The Jewish Community of Thessaloniki (JCT) condemned the vandalism in Drama of the Monument for Jewish Victims of the Holocaust and of the tobacco storage building where victims were brought before their deportation and murder.

“What took place overnight between December 28 and 29, 2020,” it said in a statement, “is a cruel insult to the memory of 1,200 Jews who were annihilated in the Treblinka concentration camp, and to those few survivors who returned to their birthplace after World War II.”

The JCT asked for the immediate investigation and arrest of the perpetrators and the restoration of damages, as a gesture of respect to a community with a long history, saying that the vandalism of these sites “hurts the entire society.”

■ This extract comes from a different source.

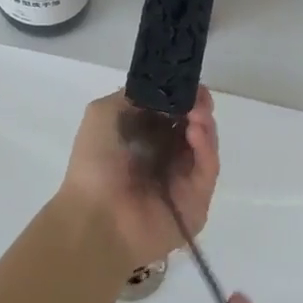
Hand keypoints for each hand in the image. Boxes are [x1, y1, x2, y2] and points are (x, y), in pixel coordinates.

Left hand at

Damage includes spray-painting on the monument, the breaking off of a stone section, and graffiti on the tobacco storage space where the city’s Jewish population was arrested in 1943 by German-Bulgarian occupying forces before deportation to the concentration camps.

JCT also noted the incident is part of a chain of vandalism at several Jewish cemeteries and monuments in 2020: Athens (October 5), Thessaloniki (October 10), Rhodes (Ocober 11), and Larissa (December 3).

A similar condemnation was also issued by the Central Board of Jewish Communities in Greece, which asked the police directorate of the northeastern Greek city in Macedonia to arrest the perpetrators and restore damages.

In a statement later on Wednesday, the Greek Foreign Affairs Ministry condemned the vandalism, calling the defacements “abhorrent acts that insult the memory of the victims of the Nazi atrocities and Greek culture.”

“We reiterate the importance of discrediting racism, hate and fanaticism, and the need to protect our ethical values,” it added in its message.